══ MATERIALS PROVIDED
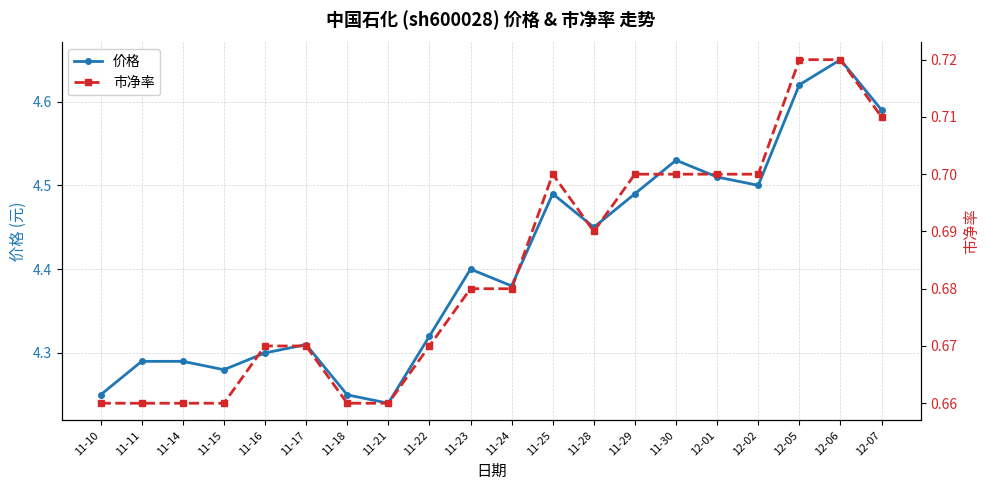

At which label does 市净率 reach its minimum?

11-10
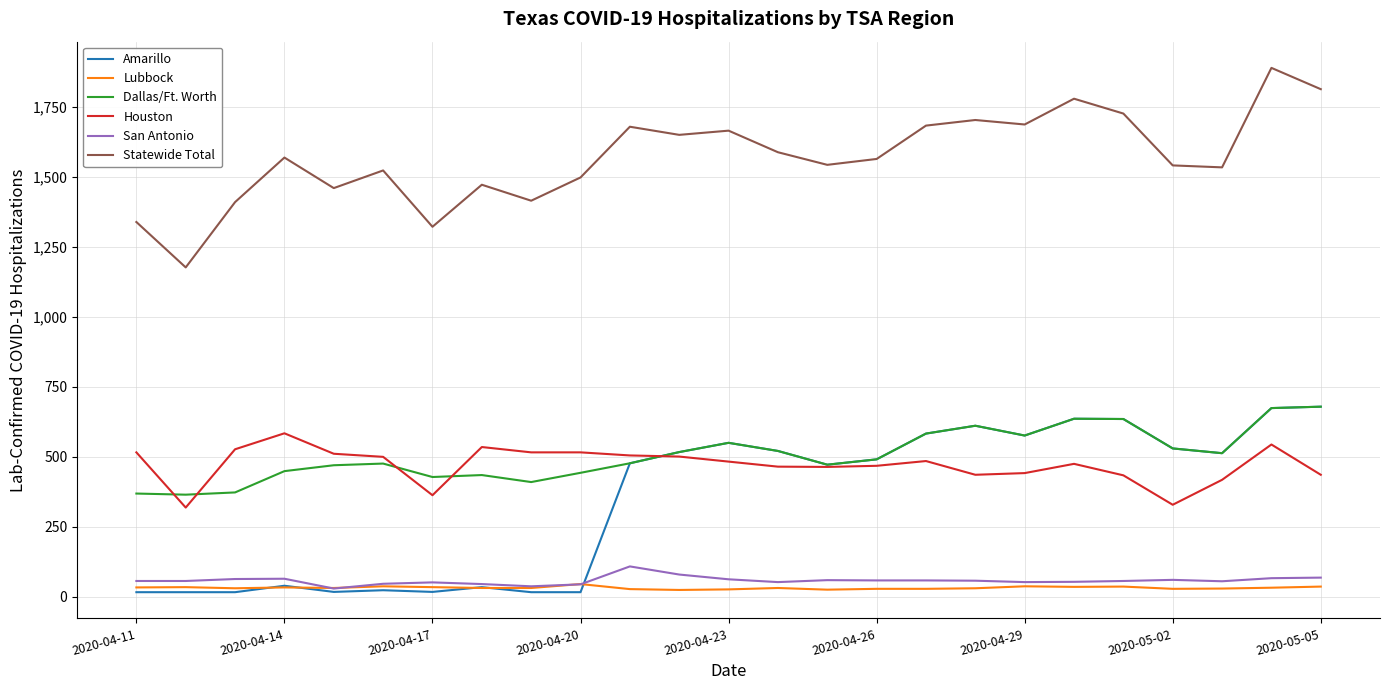

Which series has the largest total across all categories?

Statewide Total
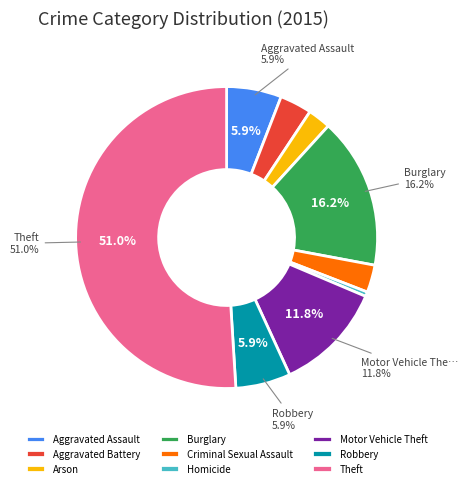

Which category has the biggest portion of the pie?

Theft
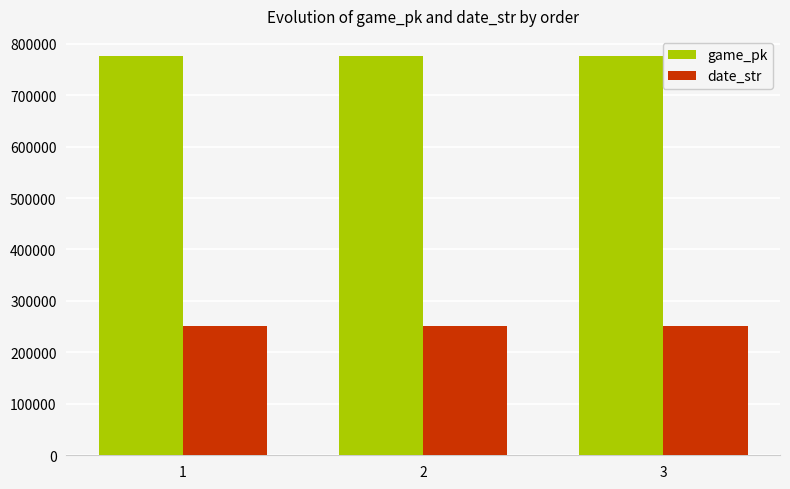

What value does the game_pk series have at 3, to the nearest 5?

776345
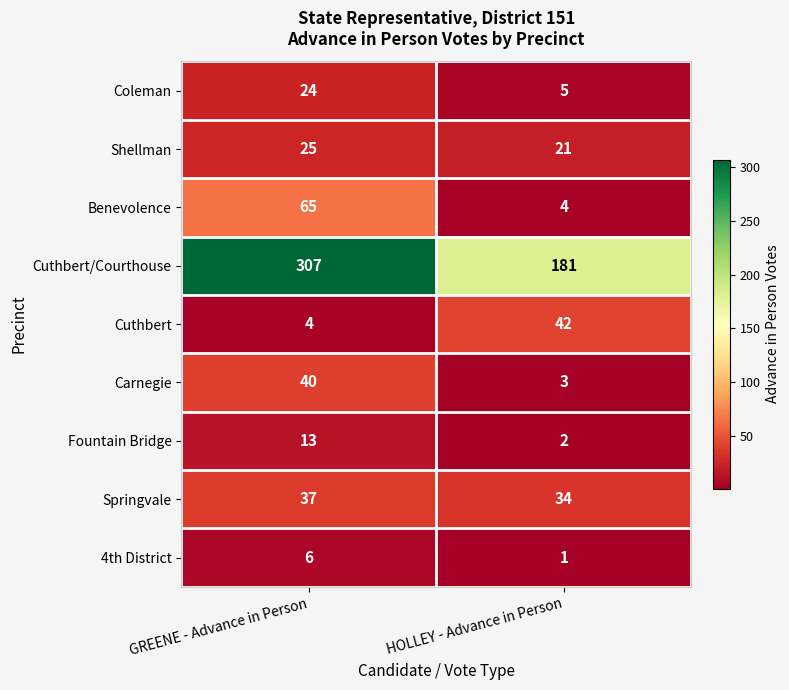

What is the average value of the Cuthbert/Courthouse series?

244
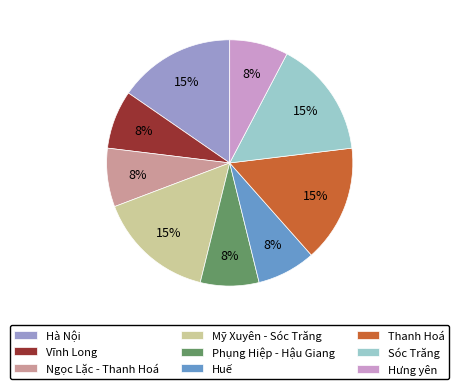

To the nearest percent, what is the combined percentage of Mỹ Xuyên - Sóc Trăng and Phụng Hiệp - Hậu Giang?

23%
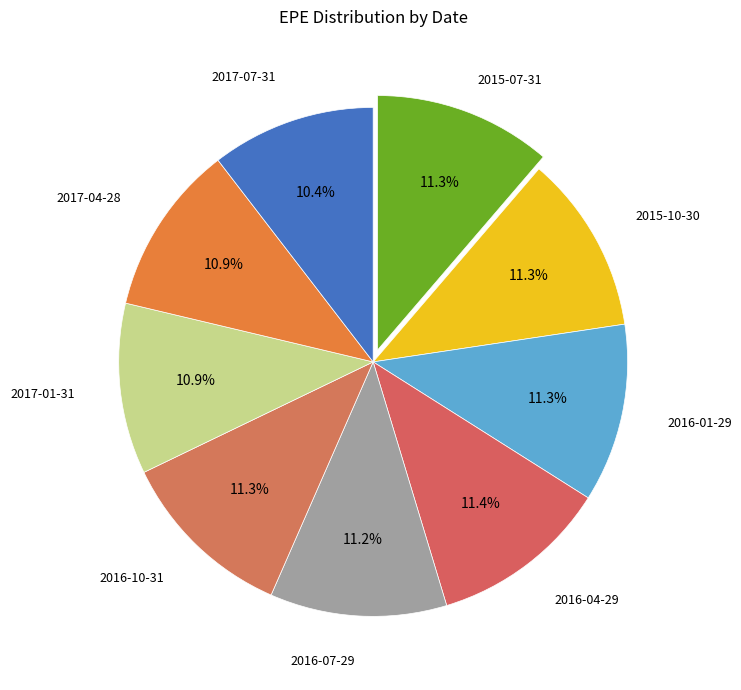

Does any single category account for the majority?

No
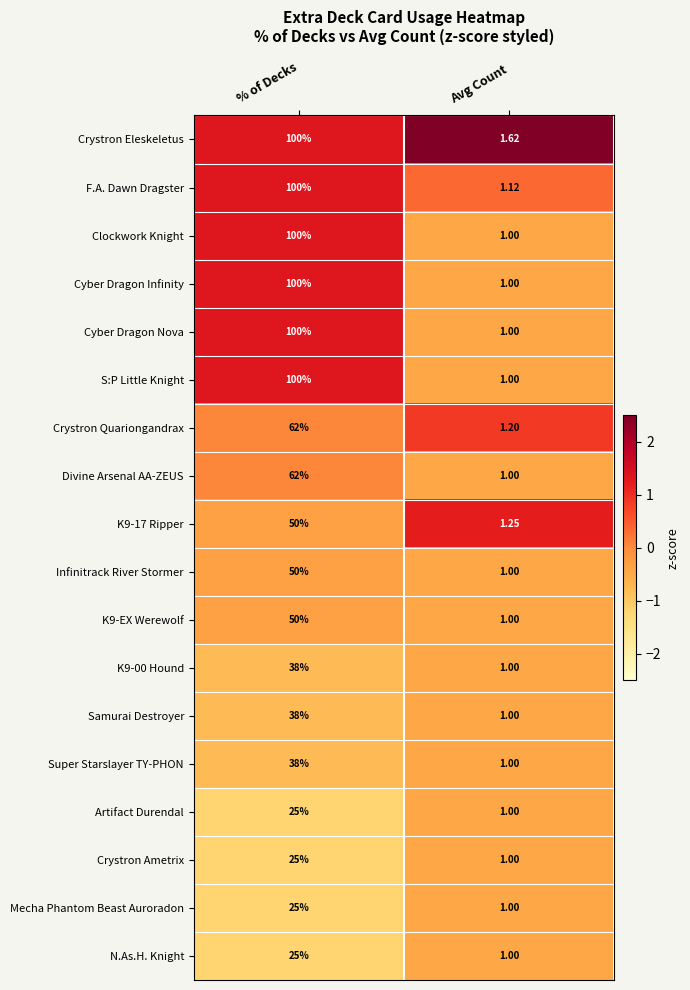

Count the number of data series in this chart.

18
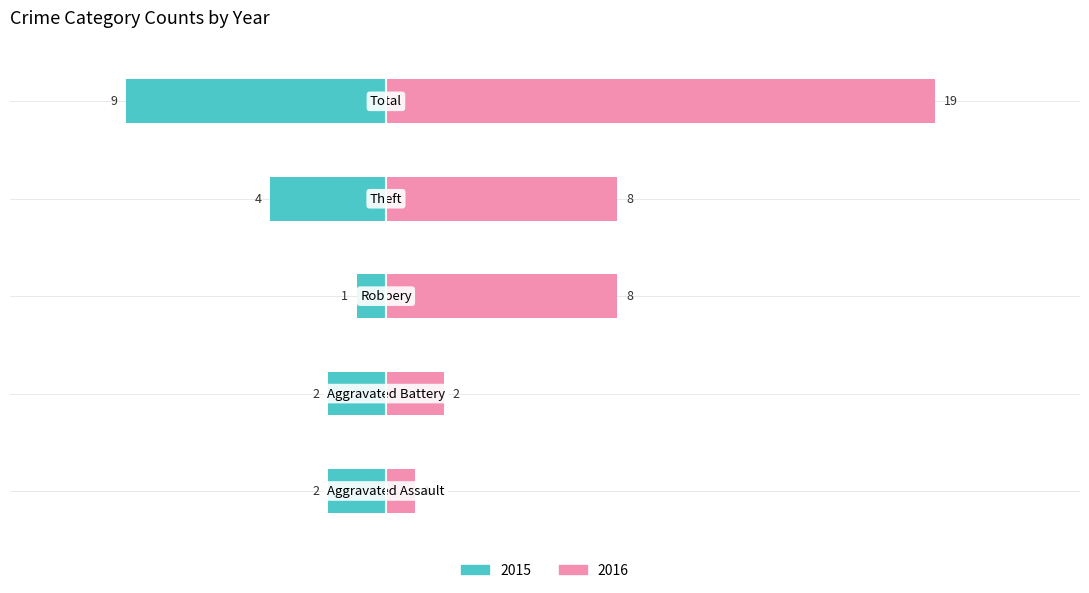

What is the label of the 3rd bar from the left?

Robbery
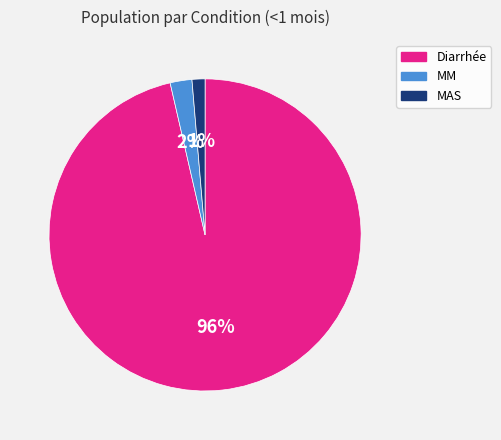

True or false: MAS accounts for 1% of the total.

True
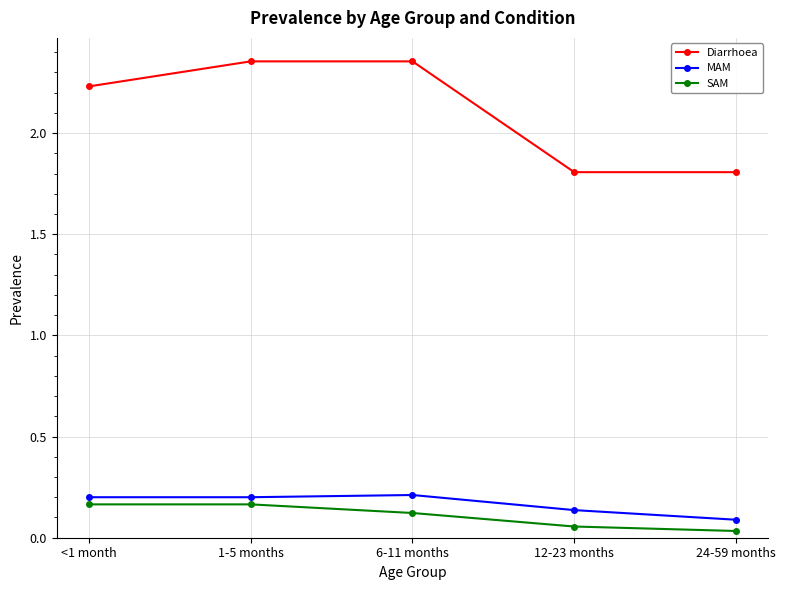

Is it true that MAM equals 0.1 at 24-59 months?

True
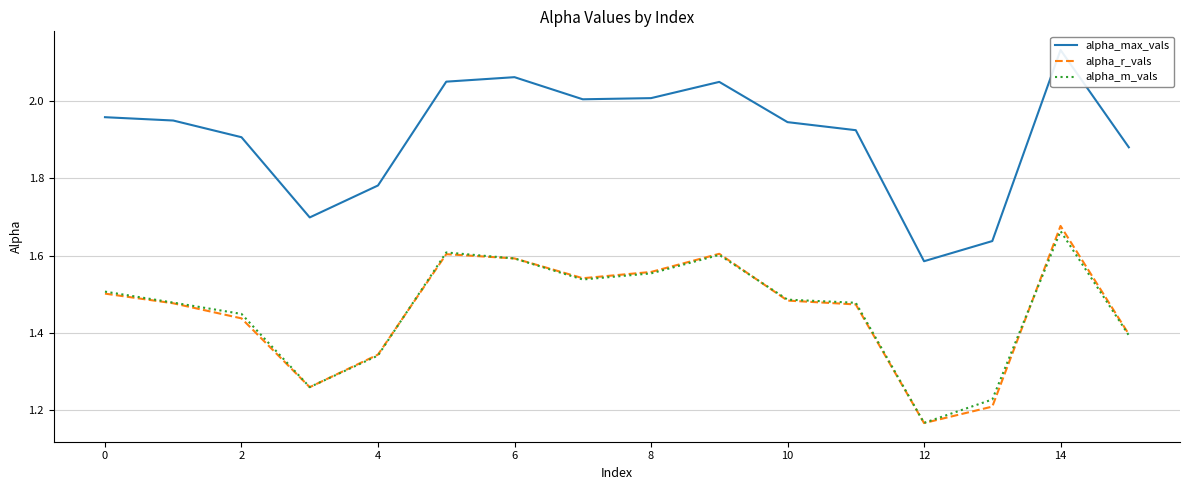

Is it true that alpha_m_vals equals 1.5 at 0?

True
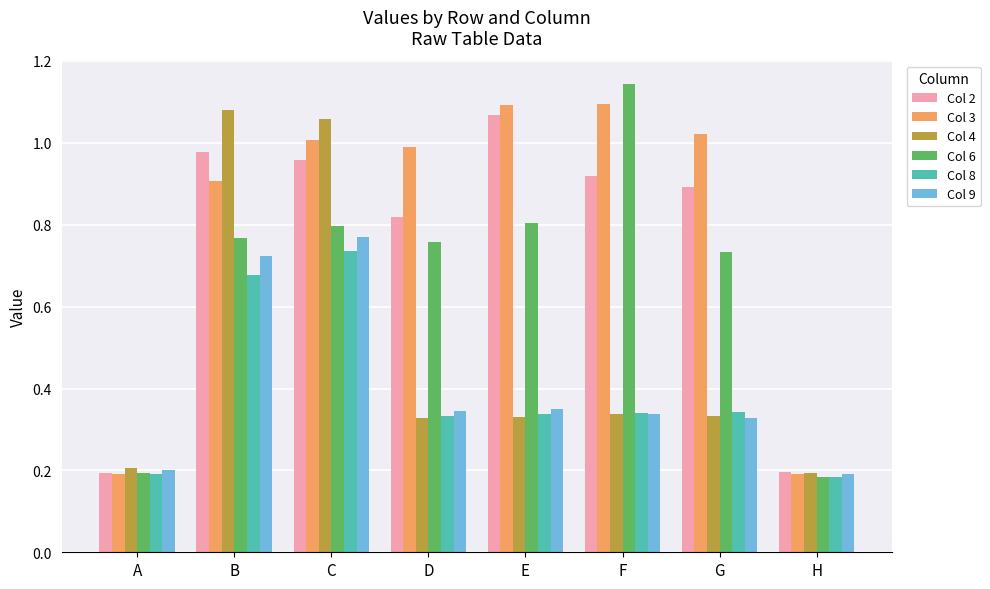

What are all the series names shown in the legend?

Col 2, Col 3, Col 4, Col 6, Col 8, Col 9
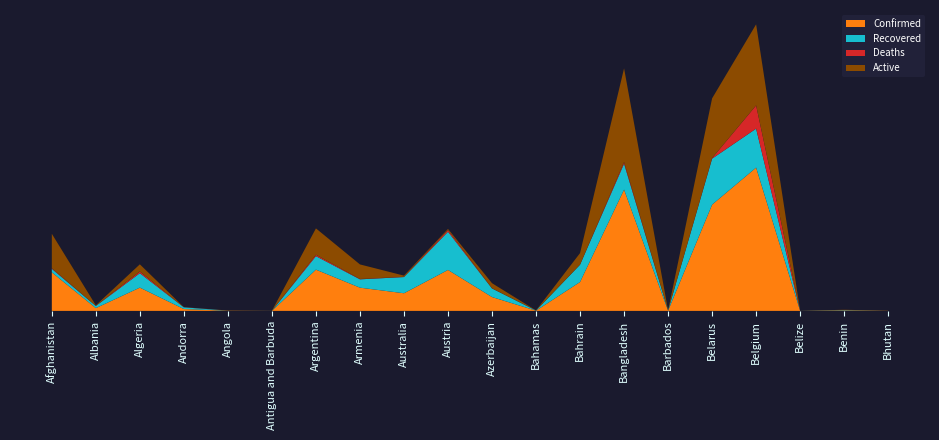

Reading left to right, what are all the values shown in this chart?

Confirmed: Afghanistan=15750	Albania=1143	Algeria=9513	Andorra=764	Angola=86	Antigua and Barbuda=26	Argentina=16851	Armenia=9492	Australia=7204	Austria=16733	Azerbaijan=5662	Bahamas=102	Bahrain=11804	Bangladesh=49534	Barbados=92	Belarus=43403	Belgium=58517	Belize=18	Benin=232	Bhutan=43
Recovered: Afghanistan=1428	Albania=877	Algeria=5894	Andorra=694	Angola=18	Antigua and Barbuda=19	Argentina=5521	Armenia=3402	Australia=6619	Austria=15596	Azerbaijan=3508	Bahamas=48	Bahrain=7070	Bangladesh=10597	Barbados=76	Belarus=18776	Belgium=15919	Belize=16	Benin=143	Bhutan=6
Deaths: Afghanistan=265	Albania=33	Algeria=661	Andorra=51	Angola=4	Antigua and Barbuda=3	Argentina=541	Armenia=139	Australia=102	Austria=668	Azerbaijan=68	Bahamas=11	Bahrain=19	Bangladesh=672	Barbados=7	Belarus=240	Belgium=9486	Belize=2	Benin=3	Bhutan=0
Active: Afghanistan=14057	Albania=233	Algeria=2958	Andorra=19	Angola=64	Antigua and Barbuda=4	Argentina=10789	Armenia=5951	Australia=483	Austria=469	Azerbaijan=2086	Bahamas=43	Bahrain=4715	Bangladesh=38265	Barbados=9	Belarus=24387	Belgium=33112	Belize=0	Benin=86	Bhutan=37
════
Lay out the lines above as a numbered list, omitting the blank lines and leaving the pictures out of the answer.

1. At which label does 市净率 reach its minimum?
2. 11-10
3. Which series has the largest total across all categories?
4. Statewide Total
5. Which category has the biggest portion of the pie?
6. Theft
7. What value does the game_pk series have at 3, to the nearest 5?
8. 776345
9. What is the average value of the Cuthbert/Courthouse series?
10. 244
11. To the nearest percent, what is the combined percentage of Mỹ Xuyên - Sóc Trăng and Phụng Hiệp - Hậu Giang?
12. 23%
13. Does any single category account for the majority?
14. No
15. Count the number of data series in this chart.
16. 18
17. What is the label of the 3rd bar from the left?
18. Robbery
19. True or false: MAS accounts for 1% of the total.
20. True
21. Is it true that MAM equals 0.1 at 24-59 months?
22. True
23. Is it true that alpha_m_vals equals 1.5 at 0?
24. True
25. What are all the series names shown in the legend?
26. Col 2, Col 3, Col 4, Col 6, Col 8, Col 9
27. Reading left to right, what are all the values shown in this chart?
28. Confirmed: Afghanistan=15750	Albania=1143	Algeria=9513	Andorra=764	Angola=86	Antigua and Barbuda=26	Argentina=16851	Armenia=9492	Australia=7204	Austria=16733	Azerbaijan=5662	Bahamas=102	Bahrain=11804	Bangladesh=49534	Barbados=92	Belarus=43403	Belgium=58517	Belize=18	Benin=232	Bhutan=43
29. Recovered: Afghanistan=1428	Albania=877	Algeria=5894	Andorra=694	Angola=18	Antigua and Barbuda=19	Argentina=5521	Armenia=3402	Australia=6619	Austria=15596	Azerbaijan=3508	Bahamas=48	Bahrain=7070	Bangladesh=10597	Barbados=76	Belarus=18776	Belgium=15919	Belize=16	Benin=143	Bhutan=6
30. Deaths: Afghanistan=265	Albania=33	Algeria=661	Andorra=51	Angola=4	Antigua and Barbuda=3	Argentina=541	Armenia=139	Australia=102	Austria=668	Azerbaijan=68	Bahamas=11	Bahrain=19	Bangladesh=672	Barbados=7	Belarus=240	Belgium=9486	Belize=2	Benin=3	Bhutan=0
31. Active: Afghanistan=14057	Albania=233	Algeria=2958	Andorra=19	Angola=64	Antigua and Barbuda=4	Argentina=10789	Armenia=5951	Australia=483	Austria=469	Azerbaijan=2086	Bahamas=43	Bahrain=4715	Bangladesh=38265	Barbados=9	Belarus=24387	Belgium=33112	Belize=0	Benin=86	Bhutan=37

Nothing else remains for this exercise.